-- Text passage start --
I give my son food in muffin tins. I know this sounds weird lol but it keeps the food apart from touching each other. He does not mind cold food touching so much but hates hot food mixed x


----------



## Tegans Mama

Tegan is a very picky eater too, we've yet to find something that is fool proof and means she always eats. She has a very limited list of foods she will eat (cheese, bread, potato, chips, chocolate, one certain type of beans and sausages, milk, yorkshire puddings, pasta) she is more or less vegetarian except she freaks out when faced with vegetables! 

I don't have any advice because we are really struggling too! :hugs:


----------



## Midnight_Fairy

M will eat: 

sausage and yorkshire pudding
chips 
waffles
tuna and pasta

thats it on the dinner front x


----------



## missjess

Thank you girls... At least I'm not the only one struggling! We give him vitamins supplements (we have to tell him they are chocolate so he eats them... lol) I used to hide veggies in muffins too, but he doesn't like muffins anymore! :dohh:

xxxxx


----------



## Tegans Mama

It's a real struggle isn't it and you certainly feel like you are all alone sometimes. Just remember there are people going through similar things all the time and if you need to talk, someone will always be here! :hugs: xx


----------



## Flowermommy

My youngest is being assessed for Aspergers. She's also incredibly fussy. Foods, textures (she won't eat food with "bits" as she calls them) and how it's presented. She can't have foods touching at all, I tend to put things on different plates for her. She also won't drink from a cup that's only half full. The foods she does like seem to change too, the list shrinks with every week. At the moment im just going with the flow but it's getting more and more difficult. X


----------



## Adanma

didn't want to read and run. My son eats everything and lots of it so I don't have any advice there at all! How difficult! It's good you've got him on vitamins. What about like pediasure drinks or boost or something like that would he drink that? They're almost like milkshakes.

Adanma


----------



## missjess

Adanma said:


> didn't want to read and run. My son eats everything and lots of it so I don't have any advice there at all! How difficult! It's good you've got him on vitamins. What about like *pediasure drinks* or boost or something like that would he drink that? They're almost like milkshakes.
> 
> Adanma

Brilliant idea!!! I didn't even think of that. Hopefully he will like the taste ! Thanks hun xx:thumbup:


----------



## Maze

I have purchased stickers of my son's favourite disney characters and put them on cans and boxes of food I would like him to eat. For example, 'Woody's Cowboy Stew' 'Buzzlightyear's Space Spaghetti" and so forth.


----------



## kelzyboo

Missjess, your list is quite varied really, my DD will eat hardly anything.
Sadly, all she will eat for dinner is chips, potato smiley faces and chicken dippers (not in breadcrumbs, she won't touch those), she's just started to tolerate mashed potato sometimes and thats it every night! I hate it.
She will eat ham sandwiches and likes some crisps. Won't touch vegetables or pretty much anything else. Its difficult when their diet is so limited, i just offer different foods (not on the same plate as what she will eat, she'd have a meltdown) but i don't force the issue, i hope her tastes change as she gets older and she allows me to introduce new foods.
-- Text passage end --
-- Record extracts start --
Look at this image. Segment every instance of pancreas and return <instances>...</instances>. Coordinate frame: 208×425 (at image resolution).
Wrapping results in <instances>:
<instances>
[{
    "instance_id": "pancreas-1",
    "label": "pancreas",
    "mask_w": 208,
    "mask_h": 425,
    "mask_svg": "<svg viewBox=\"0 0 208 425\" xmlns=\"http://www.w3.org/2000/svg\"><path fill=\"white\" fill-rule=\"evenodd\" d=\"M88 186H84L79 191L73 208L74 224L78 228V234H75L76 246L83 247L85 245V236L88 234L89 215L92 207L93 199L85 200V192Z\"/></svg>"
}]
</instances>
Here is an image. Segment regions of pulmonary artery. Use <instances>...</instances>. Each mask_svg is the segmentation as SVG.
-- Record extracts end --
-- Record extracts start --
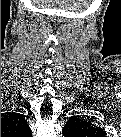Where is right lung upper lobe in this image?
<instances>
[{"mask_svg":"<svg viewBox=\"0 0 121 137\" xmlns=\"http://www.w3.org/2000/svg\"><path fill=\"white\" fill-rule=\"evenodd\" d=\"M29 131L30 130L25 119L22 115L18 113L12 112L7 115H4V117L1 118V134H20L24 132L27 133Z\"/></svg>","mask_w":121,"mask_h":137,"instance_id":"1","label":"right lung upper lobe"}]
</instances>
-- Record extracts end --
-- Record extracts start --
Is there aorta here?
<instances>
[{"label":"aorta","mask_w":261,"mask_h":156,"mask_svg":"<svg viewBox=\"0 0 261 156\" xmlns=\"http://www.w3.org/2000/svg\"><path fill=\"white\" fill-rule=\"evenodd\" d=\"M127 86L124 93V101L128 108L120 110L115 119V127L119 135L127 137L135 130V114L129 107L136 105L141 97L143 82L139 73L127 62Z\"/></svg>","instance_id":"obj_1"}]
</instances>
-- Record extracts end --
| Exercises to complete |
a - In the thread about picky eaters, rewrite the paragraph beginning "My youngest is being assessed for Aspergers" as a short bulleted list that keeps its main facts.
b - Decide whether each statement agrees with the thread about picky eaters. Answer yes or no for each, and quote the deciding words from the thread.
(i) Tegan will eat vegetables.
(ii) Maze put stickers of Disney characters on food cans and boxes.
(iii) kelzyboo's daughter eats chicken dippers in breadcrumbs.
c - Write the next part of the thread about picky eaters, starting right after its final post.

| Answers to each task |
a -
- The poster's youngest child is being assessed for Aspergers and is very fussy.
- She is particular about foods, textures (she won't eat food with "bits") and presentation.
- Her foods can't touch at all, so they go on different plates.
- She won't drink from a cup that's only half full.
- The foods she likes keep changing, and the list shrinks every week.
- The parent is going with the flow, but it's getting more and more difficult.

b -
(i) No: "she freaks out when faced with vegetables!"
(ii) Yes: "put them on cans and boxes of food I would like him to eat"
(iii) No: "chicken dippers (not in breadcrumbs, she won't touch those)"

c -
It seems lots of kids don't like the foods touching each other on the plate, DD can't stand it so we have special plates with seperate compartments lol its interesting to know that this is an issue for a lot of children with Autism x


----------



## Midnight_Fairy

Maze said:


> I have purchased stickers of my son's favourite disney characters and put them on cans and boxes of food I would like him to eat. For example, 'Woody's Cowboy Stew' 'Buzzlightyear's Space Spaghetti" and so forth.

wow fab idea x


----------



## missjess

Thanks girls for all of your fab ideas and tips! :flower: 

I started giving him pediasure, which he LOVES thank goodness!! I nearly fell off my chair yesterday because he took 3 bites of my spaghetti bolognese! :happydance:

xxxxx


----------



## Adanma

yay missjess! awesome! I sometimes wish my little guy wasn't quite so ravenous, but I have to say I'm glad he's not picky. And he's still underweight! Of course he is in constant motion... Just under 4 feet tall and only 42 lbs still! His 4 year old brother is 3 feet 4 in and 38lbs! Thinking of the pediasure myself now... I love the sticker idea as well. My 4 year old is my picky one. How can I get the stickers onto his veggies!? lol

Adanma


----------



## JASMAK

i hear ya!!! makena's teacher was a royal treat about her limited lunches too. we had big fights with the schools and i do believe karma stepped in when the teacher s napped her achilles tendon and she has been gone ever since. just keep trying...that's all you can do. we give makena those chocolate meal replacement drinks too


----------



## Tryin4Number3

My son is 11 and he used to be a really REALLY picky eater! Even from weaning as soon as he moved onto food with lumps he would only eat vegetable soup and yoghurts! He was also a self imposed vegetarian until he was about 5 when he decided he would eat chicken. Even though he still has to have certain meals separated on the plate(beans AND toast, spaghetti AND bolognese) he's actually a lot better now. we don't force him to try anything but now he just randomly decides he's going to try new things when he's ready and his diet is a lot more varied now.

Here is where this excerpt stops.